Each matching path contributes its keys. Collisions (two paths containing the same key name) are resolved by whichever path the operator fetched last — keep key names unique across matched paths to avoid ambiguity.

**`rewrite` — rename keys on the fly**. Useful when the source paths use snake-case but the application expects camelCase, or to scope keys with a prefix:

```yaml
dataFrom:
- extract:
key: internal/myapp/secrets
rewrite:
- regexp:
source: "^(.*)$"
target: "myapp_$1"
```

Every key gets prefixed with `myapp_` in the cluster `Secret`.

### Combining `data` and `dataFrom`

The two fields are compatible; use them together when you need a mix of "copy these two specific keys with renames" and "also mirror everything from this bulk path":

```yaml
spec:
data:
- secretKey: SPECIAL_KEY
remoteRef: { key: internal/special, property: value }
dataFrom:
- extract:
key: internal/myapp/secrets
```

Keys from the `data` section take precedence on name collisions.

### Target Secret type

Some callers require the rendered `Secret` to have a specific type (`kubernetes.io/dockerconfigjson`, `kubernetes.io/tls`, etc.).

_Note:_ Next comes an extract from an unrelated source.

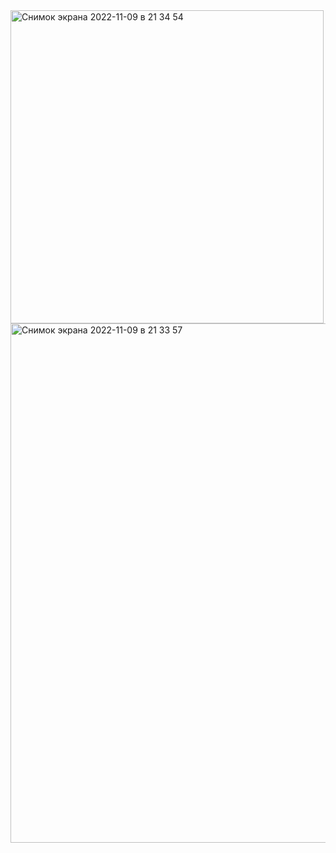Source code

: <img width="501" alt="Снимок экрана 2022-11-09 в 21 34 54" src="https://user-images.githubusercontent.com/104140571/200924568-3c462fa8-26da-4a56-b451-ef199b2868d2.png">
<img width="831" alt="Снимок экрана 2022-11-09 в 21 33 57" src="https://user-images.githubusercontent.com/104140571/200924603-353afaff-0b74-4a29-8cf9-7b32ede443ee.png">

Set `spec.target.template` to control the rendered shape:

```yaml
spec:
target:
name: myapp-secret
template:
type: kubernetes.io/dockerconfigjson
data:
.dockerconfigjson: |
{
"auths": {
"registry.example.com": {
"username": "{{ .username }}",
"password": "{{ .password }}"
}
}
}
dataFrom:
- extract:
key: internal/myapp/secrets
```

The template pulls from the fetched keys (`username`, `password` in this example) and produces a dockerconfigjson-formatted secret. This is the right shape for imagePullSecret use cases where the external store holds the credentials but the cluster needs them in dockerconfig format.

## Diagnostic Steps

Confirm the `ExternalSecret` is synchronising:

```bash
kubectl -n <ns> get externalsecret <name> -o \
jsonpath='{range .status.conditions[*]}{.type}={.status} {.reason}{"\n"}{end}'
# Ready=True SecretSynced
```

`Ready=True` means the operator has successfully fetched and materialised the keys. Any other state (`Ready=False`, `SecretSyncedError`) surfaces the specific error in `.status.conditions[].message`.

Confirm the target Secret carries the expected keys:

```bash
kubectl -n <ns> get secret <name> -o jsonpath='{.data}' | jq 'keys'
```

The listed keys should match what the source path contains. If some are missing, inspect the external store directly to confirm they actually exist at the path:

```bash
# For Vault:
vault kv get -format=json internal/myapp/secrets | jq '.data.data | keys'
```

Compare with the cluster Secret's keys. A mismatch indicates either a permission issue (the SecretStore's credentials cannot read all keys at that path) or a path mismatch (the `extract.key` does not point where you think). Check the SecretStore's credential / role:

```bash
kubectl -n <ns> get secretstore <name> -o yaml | \
yq '.spec.provider'
```

Enable debug logging on the external-secrets controller briefly if the issue is not obvious — the log line for each fetch includes the exact path and the number of keys returned.

After a refresh interval (or an on-demand trigger via `kubectl annotate externalsecret <name> force-sync=$(date +%s)` if the operator supports the annotation), keys that were added to the external store since the last sync appear in the cluster Secret automatically. The whole point of `dataFrom` is that you do not have to edit the manifest when that happens.